Work task ::
Within the records below, find each line that holds the string "performance", then copy it.

Saved data entries
----------------
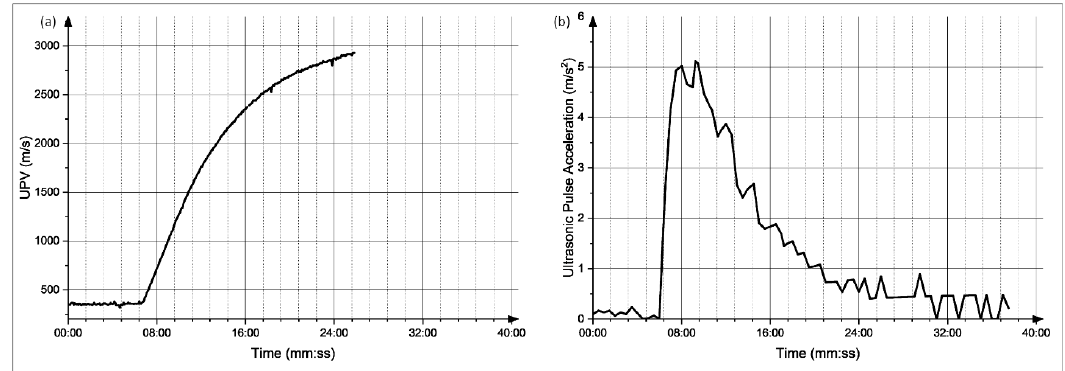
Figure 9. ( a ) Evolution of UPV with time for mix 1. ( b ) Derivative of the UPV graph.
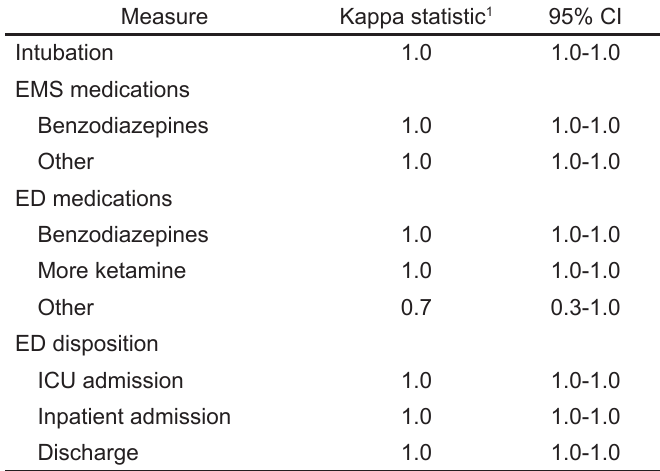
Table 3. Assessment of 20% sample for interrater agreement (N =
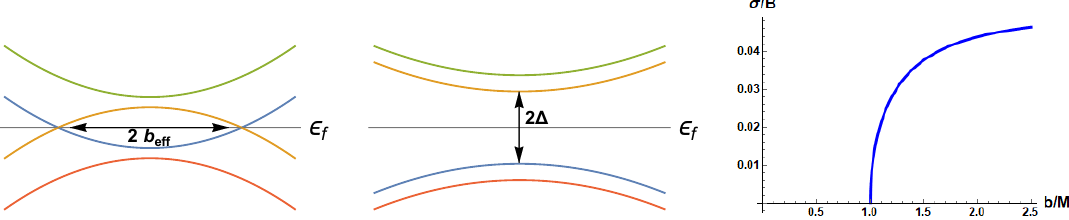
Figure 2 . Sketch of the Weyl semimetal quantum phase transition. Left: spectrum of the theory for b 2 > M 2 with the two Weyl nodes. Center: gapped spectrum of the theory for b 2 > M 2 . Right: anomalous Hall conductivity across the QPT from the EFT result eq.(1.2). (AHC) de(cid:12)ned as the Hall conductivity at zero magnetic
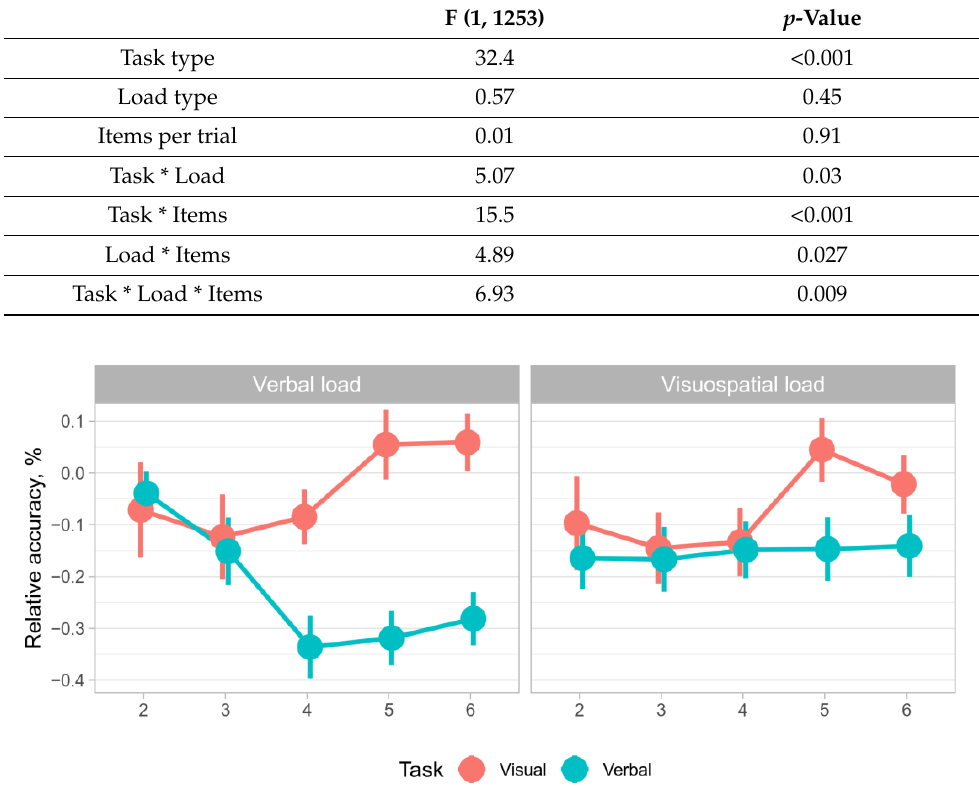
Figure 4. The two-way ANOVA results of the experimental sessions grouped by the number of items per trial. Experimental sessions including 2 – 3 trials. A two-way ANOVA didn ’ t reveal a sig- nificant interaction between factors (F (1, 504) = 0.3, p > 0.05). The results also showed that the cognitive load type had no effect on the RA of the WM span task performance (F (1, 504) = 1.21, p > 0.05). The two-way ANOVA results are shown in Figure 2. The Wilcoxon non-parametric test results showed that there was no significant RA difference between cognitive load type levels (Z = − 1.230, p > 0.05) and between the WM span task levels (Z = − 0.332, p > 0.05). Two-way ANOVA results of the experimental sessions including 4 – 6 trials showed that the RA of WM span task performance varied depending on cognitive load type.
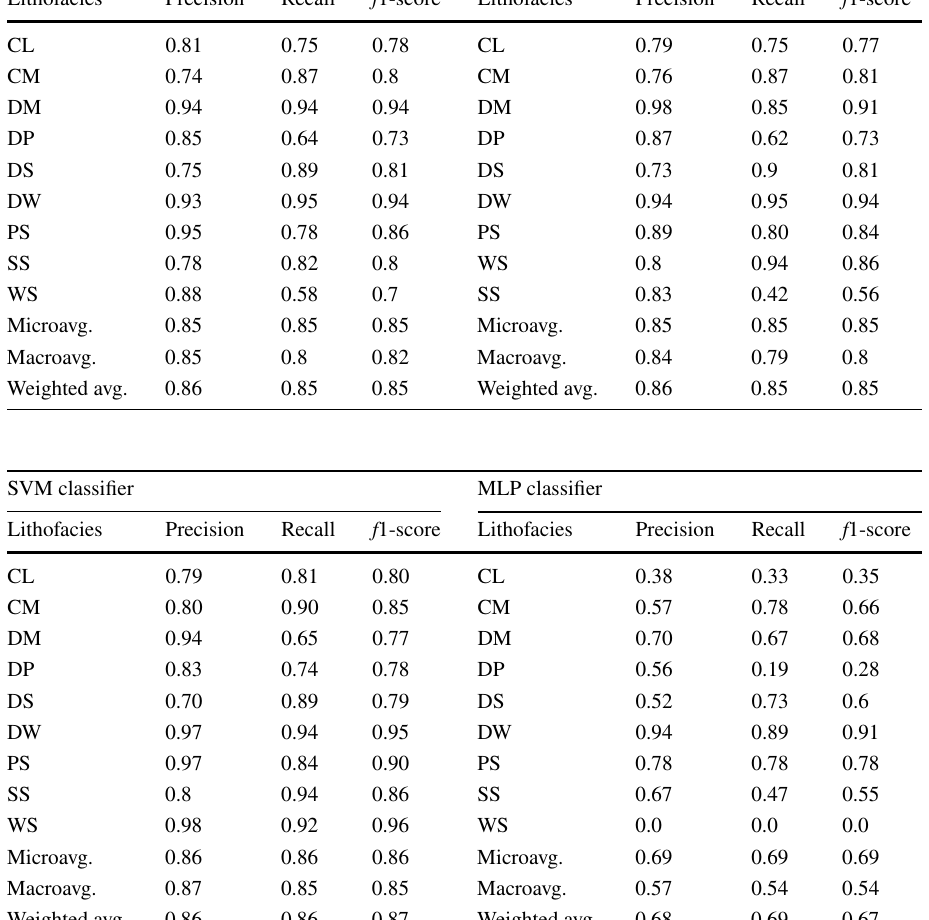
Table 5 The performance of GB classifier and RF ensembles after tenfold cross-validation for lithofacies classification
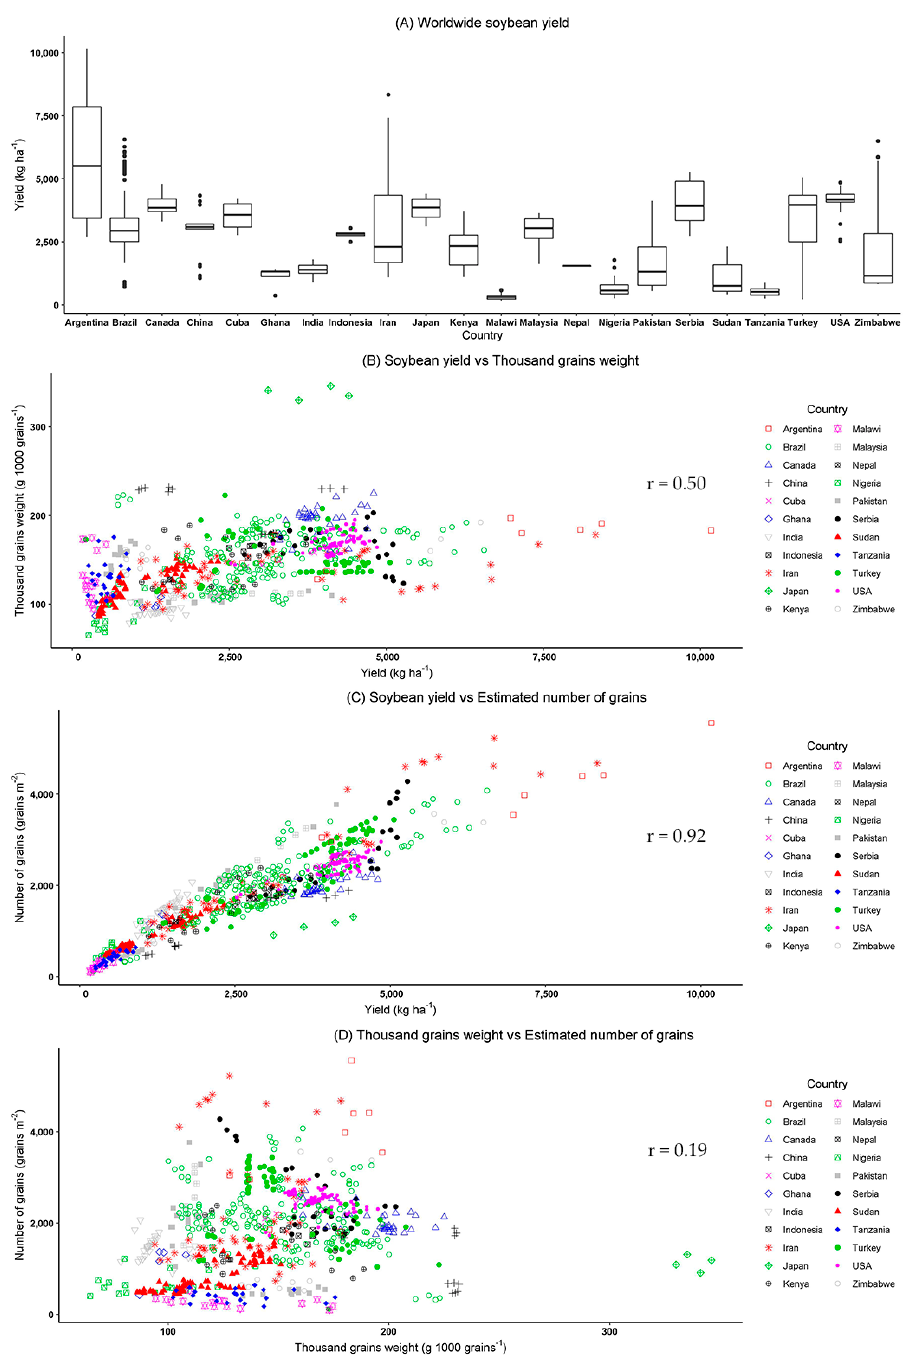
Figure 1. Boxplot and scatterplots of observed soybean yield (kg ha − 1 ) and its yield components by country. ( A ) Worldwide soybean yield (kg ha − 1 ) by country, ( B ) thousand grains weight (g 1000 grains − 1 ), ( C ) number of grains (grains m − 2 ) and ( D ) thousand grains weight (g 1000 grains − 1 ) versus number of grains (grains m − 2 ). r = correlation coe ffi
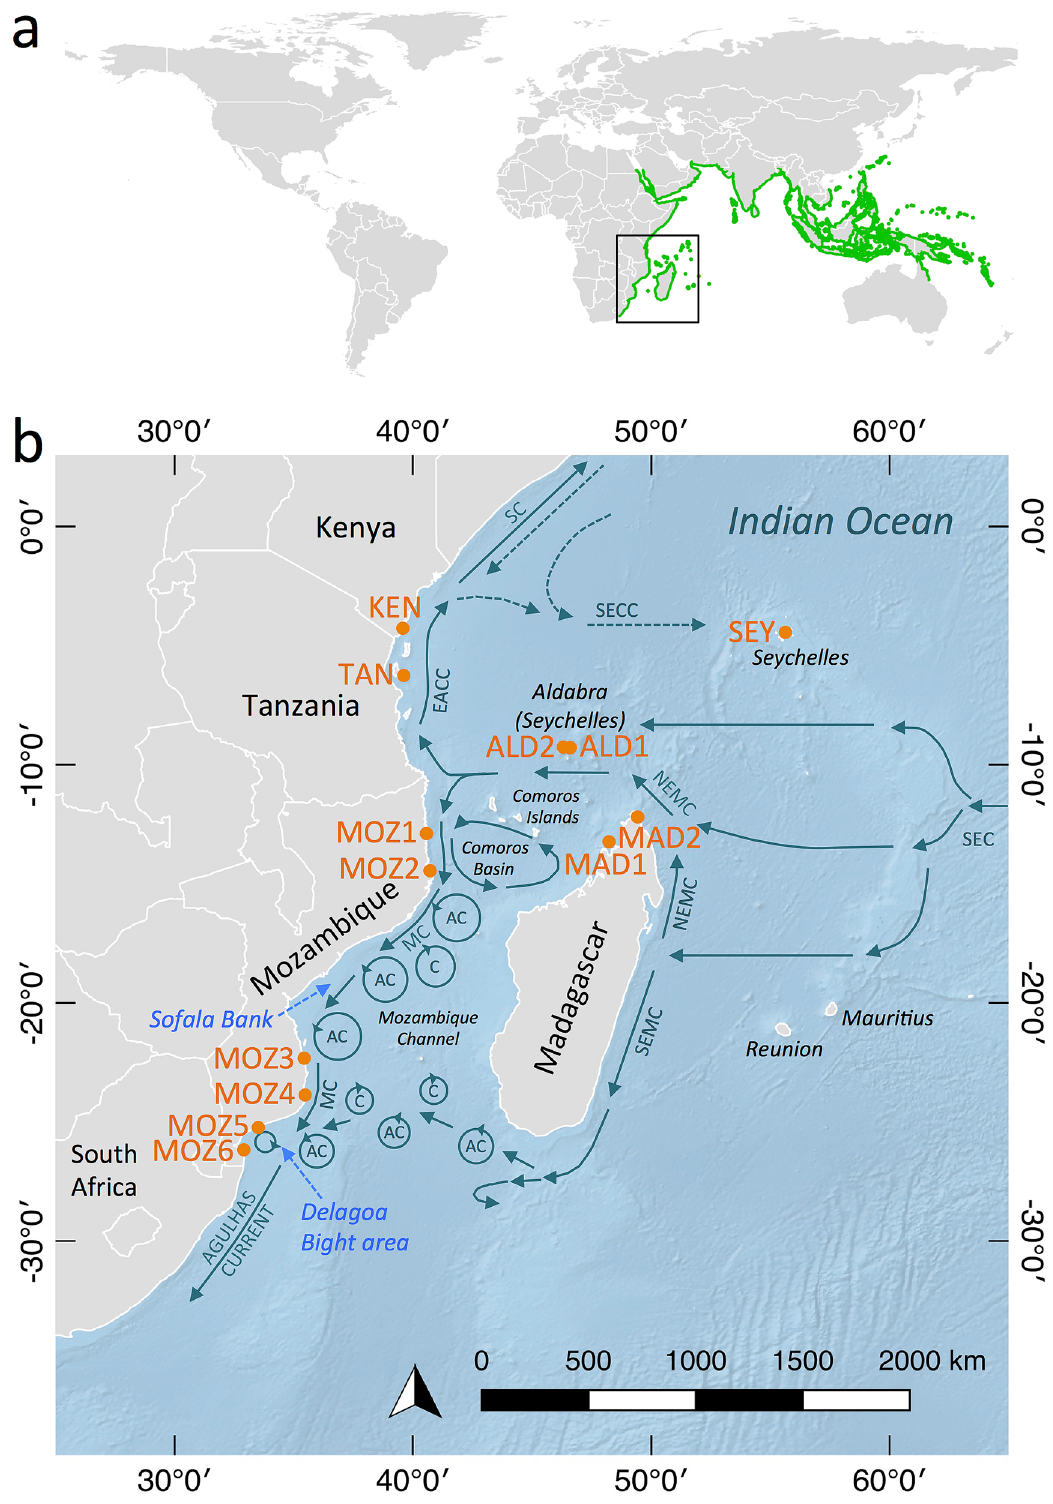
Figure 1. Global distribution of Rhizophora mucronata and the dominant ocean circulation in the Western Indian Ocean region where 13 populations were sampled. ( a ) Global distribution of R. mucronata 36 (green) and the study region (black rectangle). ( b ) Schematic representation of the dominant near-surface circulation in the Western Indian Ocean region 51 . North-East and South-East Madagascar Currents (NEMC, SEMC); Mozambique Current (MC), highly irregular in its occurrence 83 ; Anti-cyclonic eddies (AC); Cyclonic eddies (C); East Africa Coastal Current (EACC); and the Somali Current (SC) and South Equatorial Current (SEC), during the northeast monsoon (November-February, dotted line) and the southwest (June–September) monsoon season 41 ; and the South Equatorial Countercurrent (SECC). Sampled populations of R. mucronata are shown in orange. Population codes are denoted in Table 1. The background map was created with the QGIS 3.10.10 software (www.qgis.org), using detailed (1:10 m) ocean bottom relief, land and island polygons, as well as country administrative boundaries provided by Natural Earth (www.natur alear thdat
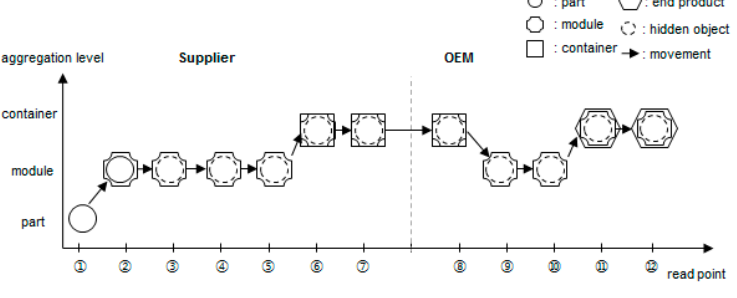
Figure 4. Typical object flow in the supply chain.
----------------
Expected answer ::
Figure 4. The two-way ANOVA results of the experimental sessions grouped by the number of items per trial. Experimental sessions including 2 – 3 trials. A two-way ANOVA didn ’ t reveal a sig- nificant interaction between factors (F (1, 504) = 0.3, p > 0.05). The results also showed that the cognitive load type had no effect on the RA of the WM span task performance (F (1, 504) = 1.21, p > 0.05). The two-way ANOVA results are shown in Figure 2. The Wilcoxon non-parametric test results showed that there was no significant RA difference between cognitive load type levels (Z = − 1.230, p > 0.05) and between the WM span task levels (Z = − 0.332, p > 0.05). Two-way ANOVA results of the experimental sessions including 4 – 6 trials showed that the RA of WM span task performance varied depending on cognitive load type.
Table 5 The performance of GB classifier and RF ensembles after tenfold cross-validation for lithofacies classification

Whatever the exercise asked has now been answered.